Pete? What does he care? “I hadn’t planned on selling just yet…”
“Oh!” the agent seemed surprised. “Pete called on your behalf. He had thought you were going to stay, but when he found out you intended to sell, he wanted to do anything he could to facilitate that process to get you back home as quickly as possible.”
“Did he now…?” Her mind was racing with the things she wanted to say to Pete Bennett. It was bad enough that she didn’t want to be there, but the fact that Pete didn’t want her there either made her almost want to sell the cottage immediately—for whatever profit—take the money, and run away never to return.
“He was mistaken. I’m not quite ready to put the house on the market yet. I’m so sorry that he sent you all the way out here.” She said the words, trying to maintain composure, but she wanted to explode. Being back was exhausting. What if it took months, not weeks, to get another job? What if she was stuck there and months turned to years? Suddenly, she could feel what her mother must have felt.
After making small talk for a brief moment, Veronica Redgrave got back into her car and drove away leaving Libby alone once more in the cool breeze. She walked around the house to the backyard and put her hands on her hips as the sea rippled in the sunlight. This beautiful bay was the only thing that made her nostalgic.
She remembered the old tire swing in her neighbor’s backyard that dangled from a pine branch the size of her torso. Her mother wouldn’t let her on it because she’d said that it was too dangerous, but her friends had convinced her to do it on the days her mother was at work. It was positioned right at the bank, and when she pushed herself off the tree, the long rope swung her out over the water, the movement of the waves beneath her causing blinding white sparkles in her vision. Like a life-sized pendulum, the wind picking up with every swing, she held onto the rope, her hands sweaty from the rush of adrenaline as it suspended her over water only briefly before pulling her back to the shore. The wobbly rubber tube beneath her as her only security, she had trembled her way to a standing position, her fingers crawling up the rope until she was ready. Then, with a shot of panic to her chest, she leaped, splashing into the water below. There was that one moment just before the splash, when she was suspended in air, falling, knowing her fate. She loved that feeling, no matter how much it terrified her.

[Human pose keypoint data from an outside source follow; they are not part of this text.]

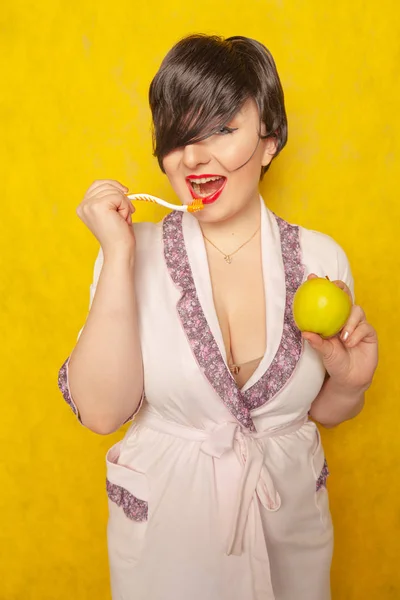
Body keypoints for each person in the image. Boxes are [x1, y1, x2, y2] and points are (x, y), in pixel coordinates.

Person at [58, 34, 378, 600]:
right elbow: (102, 413)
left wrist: (352, 383)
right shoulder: (131, 253)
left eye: (223, 130)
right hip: (169, 546)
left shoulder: (323, 261)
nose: (195, 157)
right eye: (180, 137)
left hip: (289, 537)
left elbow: (322, 410)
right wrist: (118, 252)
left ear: (269, 141)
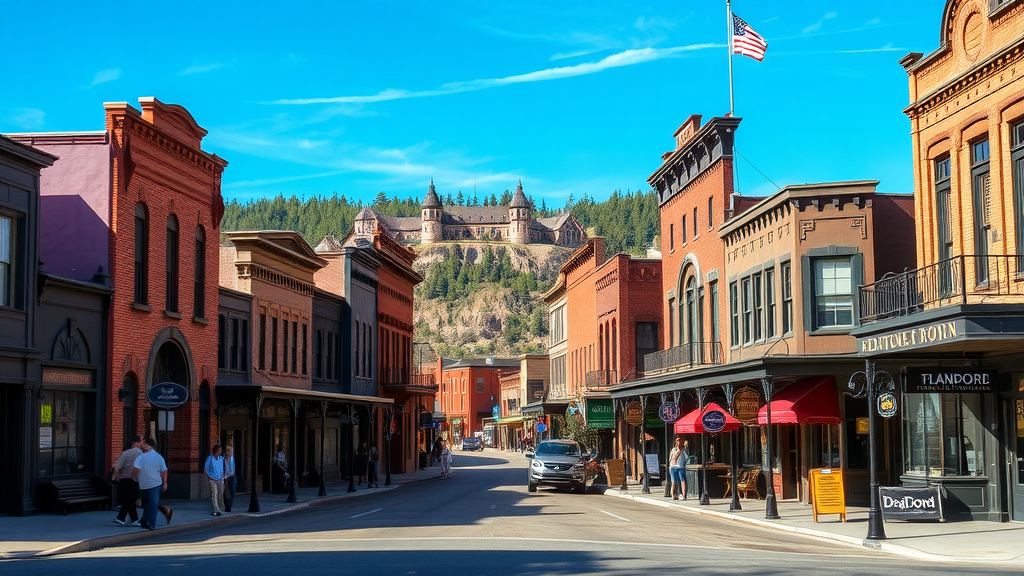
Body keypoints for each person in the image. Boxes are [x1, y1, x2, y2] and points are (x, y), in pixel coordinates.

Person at [132, 437, 168, 530]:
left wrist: (135, 478)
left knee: (151, 503)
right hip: (149, 484)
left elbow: (164, 470)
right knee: (148, 504)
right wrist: (165, 483)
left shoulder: (148, 457)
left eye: (144, 444)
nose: (142, 445)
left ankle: (151, 522)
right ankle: (145, 520)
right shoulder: (144, 457)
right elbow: (164, 470)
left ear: (149, 446)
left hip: (151, 484)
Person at [111, 435, 143, 526]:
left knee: (128, 499)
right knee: (131, 499)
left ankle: (130, 518)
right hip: (136, 479)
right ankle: (125, 518)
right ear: (137, 443)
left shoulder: (126, 453)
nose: (142, 444)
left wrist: (114, 477)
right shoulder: (142, 454)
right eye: (141, 441)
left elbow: (118, 467)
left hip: (124, 479)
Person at [204, 444, 225, 516]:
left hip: (220, 479)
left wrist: (223, 476)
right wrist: (209, 477)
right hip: (212, 479)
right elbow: (205, 469)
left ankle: (221, 507)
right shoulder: (210, 458)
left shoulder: (221, 459)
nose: (220, 451)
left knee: (221, 493)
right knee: (214, 493)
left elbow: (224, 468)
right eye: (219, 450)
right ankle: (216, 509)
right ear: (216, 450)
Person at [223, 446, 236, 512]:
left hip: (232, 476)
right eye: (227, 450)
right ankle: (226, 505)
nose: (228, 452)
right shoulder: (223, 459)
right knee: (225, 492)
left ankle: (229, 505)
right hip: (225, 477)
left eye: (229, 450)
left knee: (232, 490)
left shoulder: (233, 459)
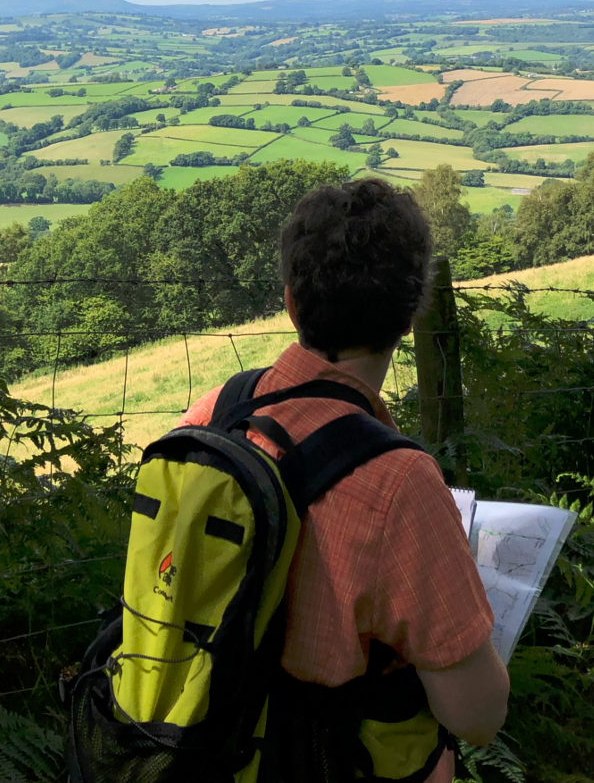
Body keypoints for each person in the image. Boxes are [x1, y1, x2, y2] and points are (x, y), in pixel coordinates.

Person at [176, 177, 509, 782]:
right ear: (410, 317)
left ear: (291, 303)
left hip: (200, 750)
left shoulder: (211, 416)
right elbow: (478, 716)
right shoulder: (400, 484)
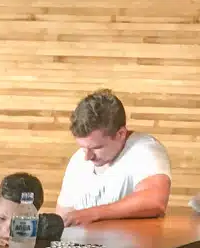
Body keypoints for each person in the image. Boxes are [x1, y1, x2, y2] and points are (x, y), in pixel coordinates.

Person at [56, 90, 171, 226]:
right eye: (83, 148)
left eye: (97, 148)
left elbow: (154, 201)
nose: (87, 157)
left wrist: (92, 214)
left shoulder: (144, 150)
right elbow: (63, 215)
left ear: (121, 134)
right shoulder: (78, 159)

That’s what it was like when she’d left home to live in New York. She was leaving the security of what she’d known, but she was soaring, floating, on her way to that final splash where everything felt right. She wanted that feeling again of knowing her fate. She wanted it more than anything in the world. This—this small town with its quirks and gossip and ghosts of people I left behind—this is not my fate, she thought.
Her mind went back to Pete. She did wish she could explain things, say something to make him understand. Then, shaking the thought free, she turned around and walked toward the rental car, her gift card in hand. Maybe she’d run into him in town and she could give him a piece of her mind for sending out that real estate agent.
Chapter Five
Wentworth’s Hardware looked exactly the same as it had when her father had made her go with him as a kid. She still disliked the musty smell of it and the sandpaper feel of the concrete floor beneath her shoes as she walked. In the last decade, she’d seen the invention of file-sharing, learned various new forms of social networking, and marveled at all she could do on a smart phone, yet at Wentworth’s it seemed that absolutely nothing had changed right down to the push-button cash register.